The special election to replace Reeves pitted Republican Devan Seabaugh against Priscilla Smith, and Seabaugh dashed Democrats’ hopes. He won handily—roughly 63 percent to 37 percent. Had the Democrats flipped Reeves’ Republican-leaning seat, that certainly would have spelled trouble for the Georgia GOP’s outlook, but Seabuagh’s victory even outpaced Reeves’ recent electoral margins. This should help buoy Republican confidence to a degree—though optimism should be guarded. You can only glean so much from a single race. After all, it is a very small sample size, far fewer people voted in this special election than in the general, and there are always a host of other contributing factors and variables.
At the very least, however, this seems to demonstrate that Georgia Republicans were more energized than Democrats. If this enthusiasm gap extends to 2022, it would be a boon to Republicans. As it stands, Republicans occupy the Governor’s mansion and the Lieutenant Governor’s office, and enjoy majorities in both chambers of the Georgia General Assembly.

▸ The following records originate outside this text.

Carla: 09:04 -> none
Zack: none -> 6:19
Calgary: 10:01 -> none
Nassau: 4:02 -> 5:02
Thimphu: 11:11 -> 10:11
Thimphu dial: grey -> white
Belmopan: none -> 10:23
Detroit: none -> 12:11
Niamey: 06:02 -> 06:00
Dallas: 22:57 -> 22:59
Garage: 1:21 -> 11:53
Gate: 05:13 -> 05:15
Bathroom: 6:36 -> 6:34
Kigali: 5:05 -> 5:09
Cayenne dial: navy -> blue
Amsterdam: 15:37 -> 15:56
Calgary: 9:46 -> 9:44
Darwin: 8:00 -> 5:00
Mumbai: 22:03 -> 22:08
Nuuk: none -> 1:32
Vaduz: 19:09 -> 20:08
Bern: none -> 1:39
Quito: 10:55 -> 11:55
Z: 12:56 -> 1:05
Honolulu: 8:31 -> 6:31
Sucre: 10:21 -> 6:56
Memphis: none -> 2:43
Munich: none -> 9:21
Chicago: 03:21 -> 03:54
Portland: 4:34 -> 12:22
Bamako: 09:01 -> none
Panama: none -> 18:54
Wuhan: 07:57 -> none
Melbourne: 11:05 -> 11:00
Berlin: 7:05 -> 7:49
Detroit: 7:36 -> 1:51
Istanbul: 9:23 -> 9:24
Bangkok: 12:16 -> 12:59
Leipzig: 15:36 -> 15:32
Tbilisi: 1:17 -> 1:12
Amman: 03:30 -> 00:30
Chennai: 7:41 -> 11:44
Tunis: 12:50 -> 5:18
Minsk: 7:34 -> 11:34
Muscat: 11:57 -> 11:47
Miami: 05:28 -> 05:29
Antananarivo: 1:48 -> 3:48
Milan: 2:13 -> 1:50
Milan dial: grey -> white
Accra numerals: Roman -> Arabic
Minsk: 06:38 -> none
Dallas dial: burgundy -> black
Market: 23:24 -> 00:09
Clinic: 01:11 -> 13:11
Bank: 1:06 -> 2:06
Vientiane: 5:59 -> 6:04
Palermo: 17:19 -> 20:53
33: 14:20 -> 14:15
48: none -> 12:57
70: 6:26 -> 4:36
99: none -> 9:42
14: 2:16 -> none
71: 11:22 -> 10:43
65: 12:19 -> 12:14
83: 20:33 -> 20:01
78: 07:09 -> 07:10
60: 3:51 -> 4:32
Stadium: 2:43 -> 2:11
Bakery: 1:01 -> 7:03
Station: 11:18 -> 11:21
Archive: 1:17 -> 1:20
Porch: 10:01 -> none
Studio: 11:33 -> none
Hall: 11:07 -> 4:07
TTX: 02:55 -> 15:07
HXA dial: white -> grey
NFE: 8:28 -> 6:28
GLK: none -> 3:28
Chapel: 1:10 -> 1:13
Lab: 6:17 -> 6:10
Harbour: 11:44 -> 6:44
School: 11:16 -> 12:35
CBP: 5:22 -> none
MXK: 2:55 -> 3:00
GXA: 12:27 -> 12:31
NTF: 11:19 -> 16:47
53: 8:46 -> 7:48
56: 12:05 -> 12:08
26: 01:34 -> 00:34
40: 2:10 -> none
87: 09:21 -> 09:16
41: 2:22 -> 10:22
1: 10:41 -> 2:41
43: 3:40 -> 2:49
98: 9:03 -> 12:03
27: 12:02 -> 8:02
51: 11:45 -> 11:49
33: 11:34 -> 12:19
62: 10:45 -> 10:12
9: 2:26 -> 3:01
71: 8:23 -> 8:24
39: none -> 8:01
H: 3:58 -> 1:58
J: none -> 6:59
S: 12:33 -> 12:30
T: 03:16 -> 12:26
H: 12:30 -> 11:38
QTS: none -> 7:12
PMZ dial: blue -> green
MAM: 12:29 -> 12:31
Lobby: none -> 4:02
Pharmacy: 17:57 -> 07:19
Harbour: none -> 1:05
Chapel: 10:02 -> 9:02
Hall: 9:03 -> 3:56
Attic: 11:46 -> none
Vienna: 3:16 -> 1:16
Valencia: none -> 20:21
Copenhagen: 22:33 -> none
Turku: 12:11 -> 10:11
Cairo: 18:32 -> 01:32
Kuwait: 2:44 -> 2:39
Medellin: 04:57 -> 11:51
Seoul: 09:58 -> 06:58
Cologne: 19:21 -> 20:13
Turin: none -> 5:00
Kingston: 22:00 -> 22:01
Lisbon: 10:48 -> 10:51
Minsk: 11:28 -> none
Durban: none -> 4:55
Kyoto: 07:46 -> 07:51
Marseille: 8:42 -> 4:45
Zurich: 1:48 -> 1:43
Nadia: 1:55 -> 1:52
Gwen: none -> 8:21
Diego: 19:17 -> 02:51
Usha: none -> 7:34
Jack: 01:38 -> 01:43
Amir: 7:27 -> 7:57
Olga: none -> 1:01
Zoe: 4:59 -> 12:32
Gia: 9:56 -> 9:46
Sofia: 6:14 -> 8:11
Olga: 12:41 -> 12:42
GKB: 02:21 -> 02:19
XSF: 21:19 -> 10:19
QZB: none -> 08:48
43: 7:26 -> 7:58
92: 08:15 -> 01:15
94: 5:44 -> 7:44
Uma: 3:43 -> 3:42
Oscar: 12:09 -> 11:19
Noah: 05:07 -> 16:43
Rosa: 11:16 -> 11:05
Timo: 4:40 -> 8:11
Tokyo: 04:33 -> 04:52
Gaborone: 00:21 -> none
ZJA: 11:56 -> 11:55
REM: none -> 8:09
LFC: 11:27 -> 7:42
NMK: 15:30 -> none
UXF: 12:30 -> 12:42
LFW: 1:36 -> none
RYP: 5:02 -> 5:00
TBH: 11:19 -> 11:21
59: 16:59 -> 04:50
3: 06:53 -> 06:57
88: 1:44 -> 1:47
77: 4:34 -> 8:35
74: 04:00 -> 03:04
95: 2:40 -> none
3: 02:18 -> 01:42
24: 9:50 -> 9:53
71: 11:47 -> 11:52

Yet their margins have diminished from their height in 2014 when the Georgia House boasted 120 Republicans to 59 Democrats, and 38 Republicans to 18 Democrats in the Senate. Democrats have since flipped 17 House and 4 Senate seats.
Despite some setbacks, Republicans still maintain control of the state government trifecta, and as a result, have nearly unchallenged power over the critically important role of redistricting, in which electoral maps are redrawn to reflect population changes. Because of this, Republicans have the chance to buttress their legislative majorities during the upcoming redistricting—though the political landscape can often shift with little warning and continued success is never a given in politics.
While Georgia’s long-term political future is unclear, if Devan Seabaugh’s race is a bellwether for 2022, then Republicans may be in for some pleasant surprises, and redistricting may also aid the GOP. However, it is impossible to ignore the Democrats’ victories over the past few years. Until Republicans can prove otherwise, Georgia will be considered a swing state—meaning Republican candidates will have to contend with outside spending and increased electoral competition. Regardless of the meaning of Seabaugh’s race, 2022 will be the real test for Georgia’s GOP and will determine if the 2020 results were an anomaly, or a harbinger of things to come.